I am attempting to calculate the big O notation for a simple recurrence relation $$T(n) = T(n/2) + 1\quad\text{when}\enspace n ≥ 1$$
$$T(1) = 1$$
So my attempt was as follows
$$T(n) \le T(\frac{n}{2}) + 1 \\ T(\frac{n}{2}) \le T(\frac{n}{4}) + 1 \\ ... \\ \\ T(n) + T(\frac{n}{2}) + T(\frac{n}{4}) + ... \le T(\frac{n}{2}) + T(\frac n4) + \dots + 1 + 1 + \dotsm\\$$
Since we can subtract $T(\frac n2), T(\frac n4)$ etc from both sides we can get
$$T(n) \le n \\ T(n) = T(\frac n2) + 1 \Rightarrow O(n)$$
But i was also given to understand that for recurrence relations the following stands:
$$T(n)=O(n^{\log_BA}), A > B^k \\ T(n)=O(n^k\log n),A=B^k \\ T(n)=O(n^k),A<B^k$$ Such that the recurrence relation is of the form $T(n)=AT(\frac nB) + O(n^k)$
If this were true would we not have the second case since $A=1 \; B=2 \ k =0$. So $1=2^0$So according to this the big O should be $O(n^0\log n)=O(\log n)$
Which one is right and why.
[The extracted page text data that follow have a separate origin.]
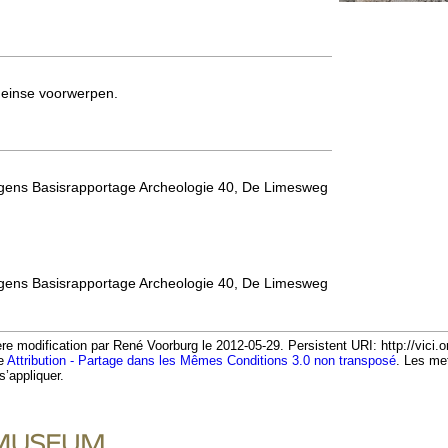
meinse voorwerpen.
lgens Basisrapportage Archeologie 40, De Limesweg
lgens Basisrapportage Archeologie 40, De Limesweg
e modification par René Voorburg le 2012-05-29. Persistent URI: http://vici.
ce
Attribution - Partage dans les Mêmes Conditions 3.0 non transposé
. Les me
s’appliquer.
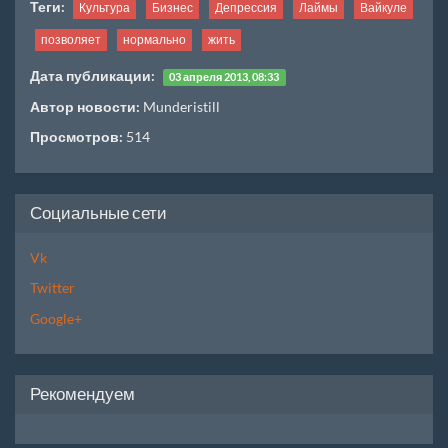
Теги:
Культура
Бизнес
Депрессия
Лаймы
Вайкуле
позволяет
нормально
жить
Дата публикации:
03 апреля 2013, 08:33
Автор новости:
Munderistill
Просмотров:
514
Социальные сети
Vk
Twitter
Google+
Рекомендуем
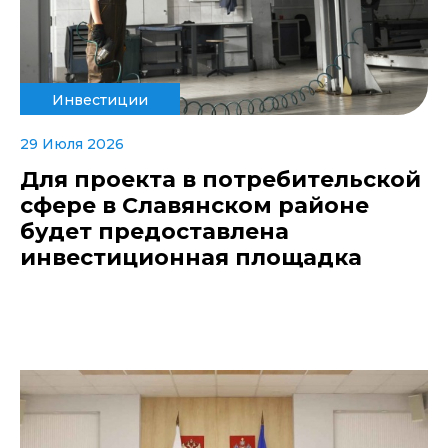
Инвестиции
29 Июля 2026
Для проекта в потребительской
сфере в Славянском районе
будет предоставлена
инвестиционная площадка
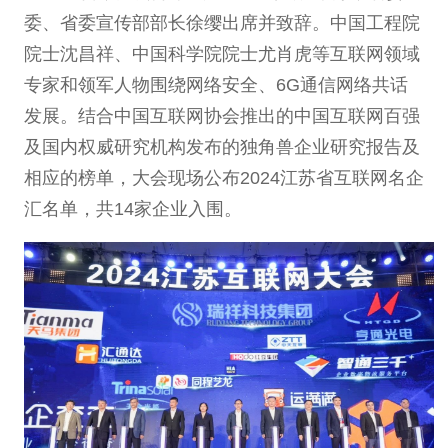
委、省委宣传部部长徐缨出席并致辞。中国工程院
院士沈昌祥、中国科学院院士尤肖虎等互联网领域
专家和领军人物围绕网络安全、6G通信网络共话
发展。结合中国互联网协会推出的中国互联网百强
及国内权威研究机构发布的独角兽企业研究报告及
相应的榜单，大会现场公布2024江苏省互联网名企
汇名单，共14家企业入围。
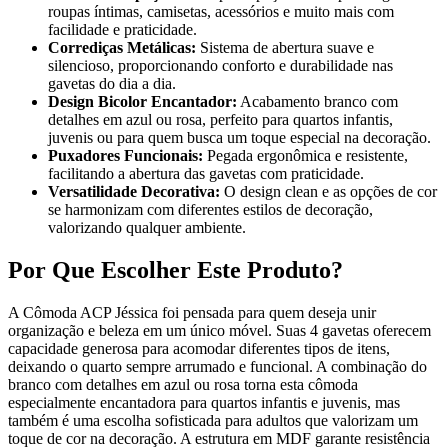
roupas íntimas, camisetas, acessórios e muito mais com
facilidade e praticidade.
Corrediças Metálicas:
Sistema de abertura suave e
silencioso, proporcionando conforto e durabilidade nas
gavetas do dia a dia.
Design Bicolor Encantador:
Acabamento branco com
detalhes em azul ou rosa, perfeito para quartos infantis,
juvenis ou para quem busca um toque especial na decoração.
Puxadores Funcionais:
Pegada ergonômica e resistente,
facilitando a abertura das gavetas com praticidade.
Versatilidade Decorativa:
O design clean e as opções de cor
se harmonizam com diferentes estilos de decoração,
valorizando qualquer ambiente.
Por Que Escolher Este Produto?
A Cômoda ACP Jéssica foi pensada para quem deseja unir
organização e beleza em um único móvel. Suas 4 gavetas oferecem
capacidade generosa para acomodar diferentes tipos de itens,
deixando o quarto sempre arrumado e funcional. A combinação do
branco com detalhes em azul ou rosa torna esta cômoda
especialmente encantadora para quartos infantis e juvenis, mas
também é uma escolha sofisticada para adultos que valorizam um
toque de cor na decoração. A estrutura em MDF garante resistência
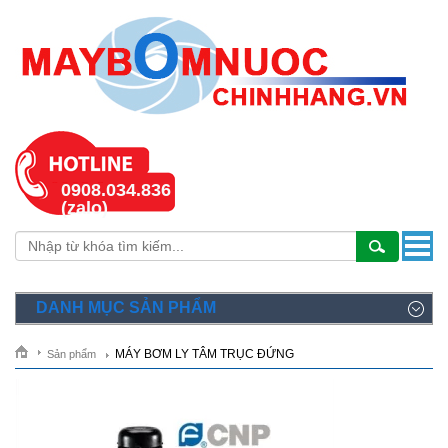
0908.034.836
(zalo)
DANH MỤC SẢN PHẨM
MÁY BƠM LY TÂM TRỤC ĐỨNG
Sản phẩm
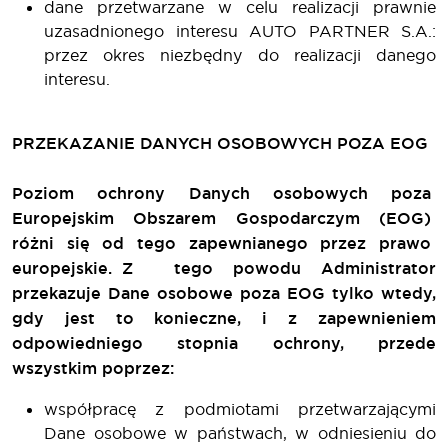
dane przetwarzane w celu realizacji prawnie
uzasadnionego interesu AUTO PARTNER S.A.:
przez okres niezbędny do realizacji danego
interesu.
PRZEKAZANIE DANYCH OSOBOWYCH POZA EOG
Poziom ochrony Danych osobowych poza
Europejskim Obszarem Gospodarczym (EOG)
różni się od tego zapewnianego przez prawo
europejskie. Z tego powodu Administrator
przekazuje Dane osobowe poza EOG tylko wtedy,
gdy jest to konieczne, i z zapewnieniem
odpowiedniego stopnia ochrony, przede
wszystkim poprzez:
współpracę z podmiotami przetwarzającymi
Dane osobowe w państwach, w odniesieniu do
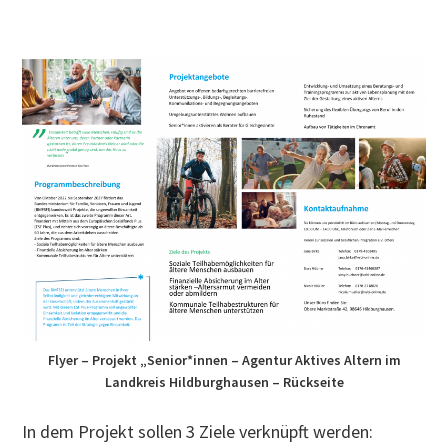
Flyer – Projekt „Senior*innen – Agentur Aktives Altern im
Landkreis Hildburghausen – Rückseite
In dem Projekt sollen 3 Ziele verknüpft werden:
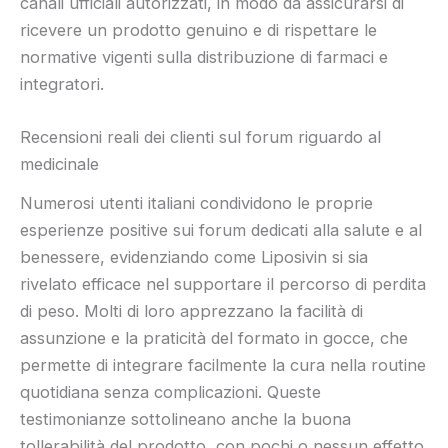
canali ufficiali autorizzati, in modo da assicurarsi di
ricevere un prodotto genuino e di rispettare le
normative vigenti sulla distribuzione di farmaci e
integratori.
Recensioni reali dei clienti sul forum riguardo al
medicinale
Numerosi utenti italiani condividono le proprie
esperienze positive sui forum dedicati alla salute e al
benessere, evidenziando come Liposivin si sia
rivelato efficace nel supportare il percorso di perdita
di peso. Molti di loro apprezzano la facilità di
assunzione e la praticità del formato in gocce, che
permette di integrare facilmente la cura nella routine
quotidiana senza complicazioni. Queste
testimonianze sottolineano anche la buona
tollerabilità del prodotto, con pochi o nessun effetto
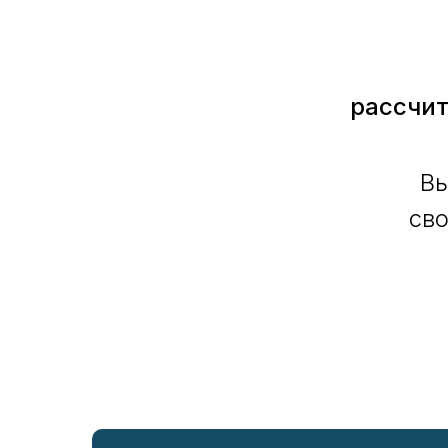
рассчит
Вы
сво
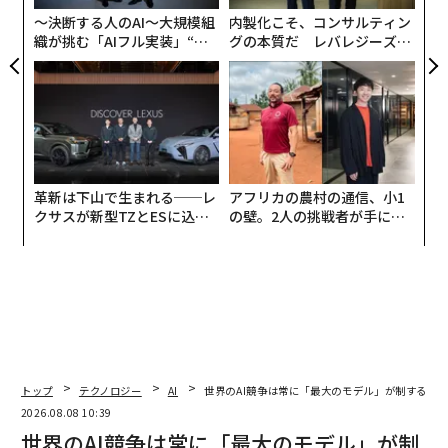
防
〜決断する人のAI〜大規模組
内製化こそ、コンサルティン
ウクライナの英字紙キーウ・ポストによると、攻撃はウ
織が挑む「AIフル実装」“使
グの本質だ レバレジーズが
クライナ保安庁（SBU）が軍や領土防衛隊と共に実行し
う”企業から“動く”企業へ【N
実践する、次世代ファームの
TTドコモビジネス×PwC】
全貌
た。複数カ所を同時に狙った大規模なドローン攻撃の一
環だった。
革新は下山で生まれる──レ
アフリカの農村の通信、小1
クサスが新型TZとESに込め
の壁。2人の挑戦者が手にし
た「DISCOVER」の哲学
た「次なる武器」
トップ
テクノロジー
AI
世界のAI競争は常に「最大のモデル」が制するわ
2026.08.08 10:39
世界のAI競争は常に「最大のモデル」が制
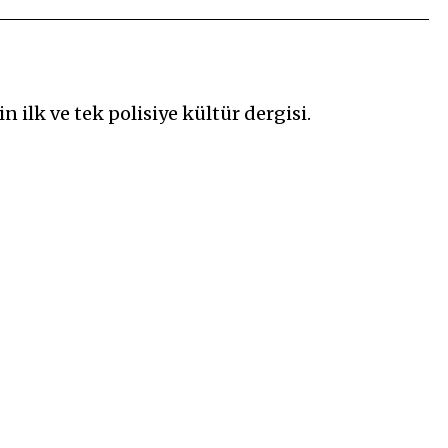
n ilk ve tek polisiye kültür dergisi.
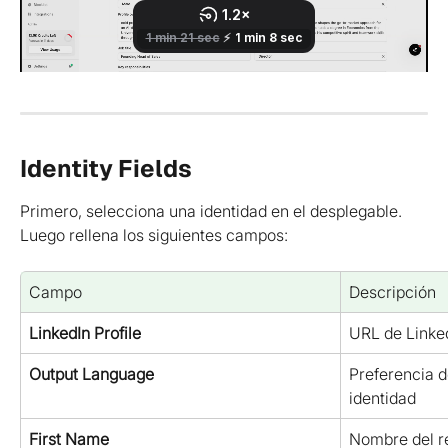
Identity Fields
Primero, selecciona una identidad en el desplegable. 
Luego rellena los siguientes campos:
Campo
Descripción
LinkedIn Profile
URL de Linked
Output Language
Preferencia d
identidad
First Name
Nombre del r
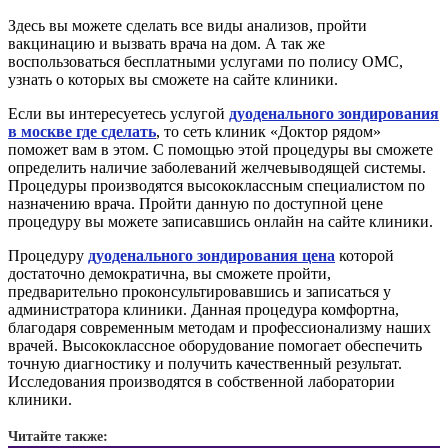
Здесь вы можете сделать все виды анализов, пройти
вакцинацию и вызвать врача на дом. А так же
воспользоваться бесплатными услугами по полису ОМС,
узнать о которых вы сможете на сайте клиники.
Если вы интересуетесь услугой
дуоденального зондирования
в москве где сделать
, то сеть клиник «Доктор рядом»
поможет вам в этом. С помощью этой процедуры вы сможете
определить наличие заболеваний желчевыводящей системы.
Процедуры производятся высококлассным специалистом по
назначению врача. Пройти данную по доступной цене
процедуру вы можете записавшись онлайн на сайте клиники.
Процедуру
дуоденального зондирования цена
которой
достаточно демократична, вы сможете пройти,
предварительно проконсультировавшись и записаться у
администратора клиники. Данная процедура комфортна,
благодаря современным методам и профессионализму наших
врачей. Высококлассное оборудование помогает обеспечить
точную диагностику и получить качественный результат.
Исследования производятся в собственной лаборатории
клиники.
Читайте также:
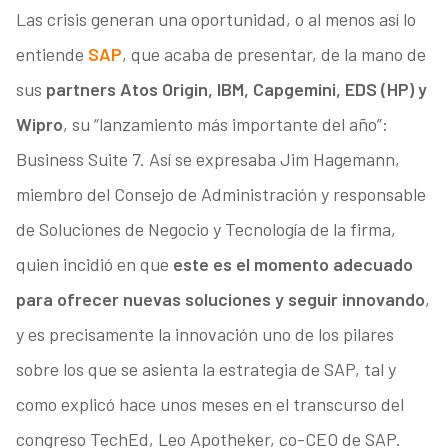
Las crisis generan una oportunidad, o al menos así lo
entiende
SAP
, que acaba de presentar, de la mano de
sus
partners Atos Origin, IBM, Capgemini, EDS (HP) y
Wipro
, su “lanzamiento más importante del año”:
Business Suite 7. Así se expresaba Jim Hagemann,
miembro del Consejo de Administración y responsable
de Soluciones de Negocio y Tecnología de la firma,
quien incidió en que
este es el momento adecuado
para ofrecer nuevas soluciones y seguir innovando
,
y es precisamente la innovación uno de los pilares
sobre los que se asienta la estrategia de SAP, tal y
como explicó hace unos meses en el transcurso del
congreso TechEd, Leo Apotheker, co-CEO de SAP.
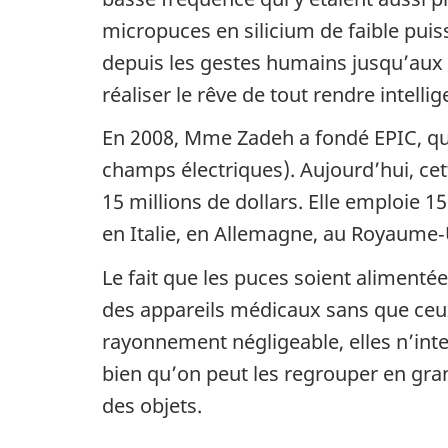
micropuces en silicium de faible puis
depuis les gestes humains jusqu’aux 
réaliser le rêve de tout rendre intellig
En 2008, Mme Zadeh a fondé EPIC, qui s
champs électriques). Aujourd’hui, cet
15 millions de dollars. Elle emploie 
en Italie, en Allemagne, au Royaume‑
Le fait que les puces soient aliment
des appareils médicaux sans que ceux
rayonnement négligeable, elles n’inte
bien qu’on peut les regrouper en gran
des objets.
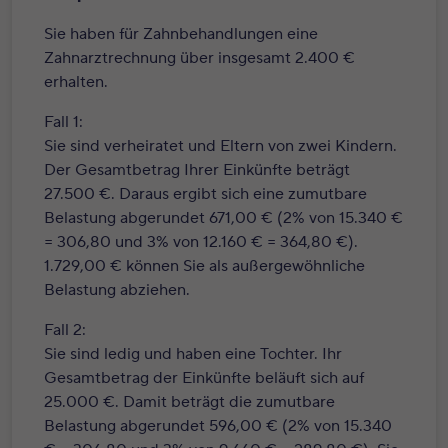
Sie haben für Zahnbehandlungen eine
Zahnarztrechnung über insgesamt 2.400 €
erhalten.
Fall 1:
Sie sind verheiratet und Eltern von zwei Kindern.
Der Gesamtbetrag Ihrer Einkünfte beträgt
27.500 €. Daraus ergibt sich eine zumutbare
Belastung abgerundet 671,00 € (2% von 15.340 €
= 306,80 und 3% von 12.160 € = 364,80 €).
1.729,00 € können Sie als außergewöhnliche
Belastung abziehen.
Fall 2:
Sie sind ledig und haben eine Tochter. Ihr
Gesamtbetrag der Einkünfte beläuft sich auf
25.000 €. Damit beträgt die zumutbare
Belastung abgerundet 596,00 € (2% von 15.340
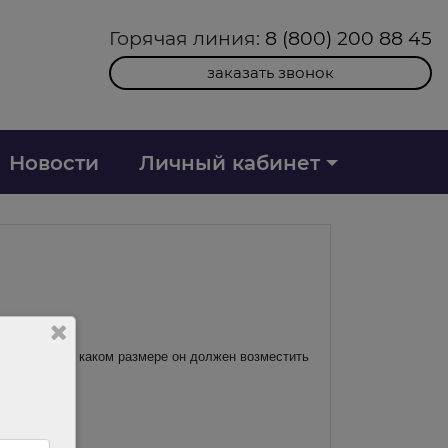
Горячая линия:
8 (800) 200 88 45
заказать звонок
Новости
Личный кабинет
втомобиль. В каком размере он должен возместить
0784/2024.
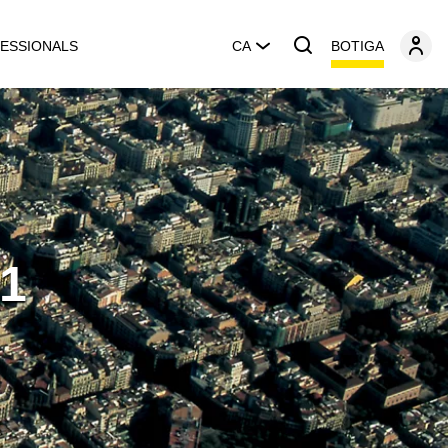
BOTIGA
ESSIONALS
CA
 1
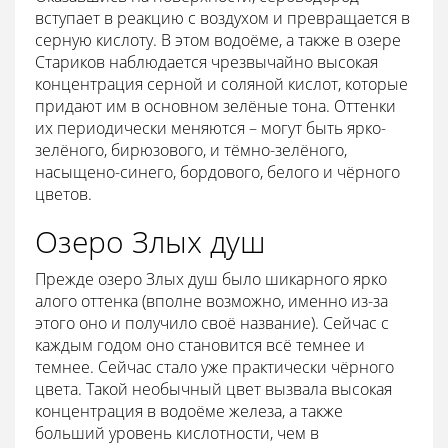
вступает в реакцию с воздухом и превращается в
серную кислоту. В этом водоёме, а также в озере
Стариков наблюдается чрезвычайно высокая
концентрация серной и соляной кислот, которые
придают им в основном зелёные тона. Оттенки
их периодически меняются – могут быть ярко-
зелёного, бирюзового, и тёмно-зелёного,
насыщено-синего, бордового, белого и чёрного
цветов.
Озеро Злых душ
Прежде озеро Злых душ было шикарного ярко
алого оттенка (вполне возможно, именно из-за
этого оно и получило своё название). Сейчас с
каждым годом оно становится всё темнее и
темнее. Сейчас стало уже практически чёрного
цвета. Такой необычный цвет вызвала высокая
концентрация в водоёме железа, а также
больший уровень кислотности, чем в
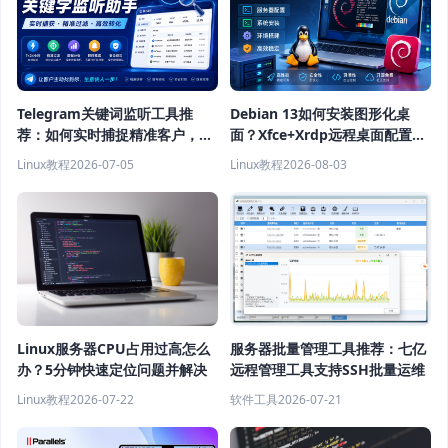
Telegram关键词监听工具推
Debian 13如何安装图形化桌
荐：如何实时捕捉精准客户，提
面？Xfce+Xrdp远程桌面配置教
高获客效率？
程
Linux教程
2026-07-05
Linux教程
2026-08-03
Linux服务器CPU占用过高怎么
服务器批量管理工具推荐：七亿
办？5分钟快速定位问题并解决
远程管理工具支持SSH批量运维
Linux教程
2026-07-22
软件工具
2026-07-21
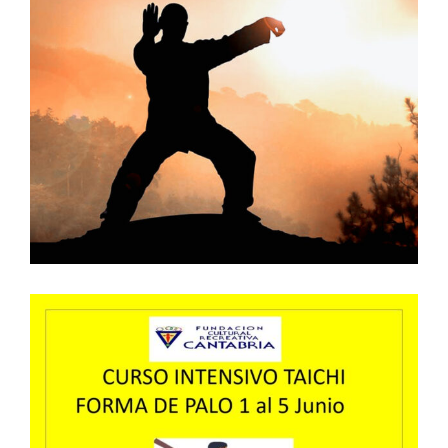
Larger
Image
Sorry for any formatting problems this is my first post.
For positive integer $n \geq 2$ we have $T(2^{n-1})=n $ by induction on $n$ . If $T(x)$ is defined for other values of $x$ and if $T$ is monotonic, then for $2^{n-1}<x<2^n$ we have $0<n=T(2^{n-1}\leq T(x) \leq T(2^n)= (n+1)$, so for all $x\geq 2$ we have $0<T(x)\leq 2+\log_2 x \leq 3 \log_2 x.$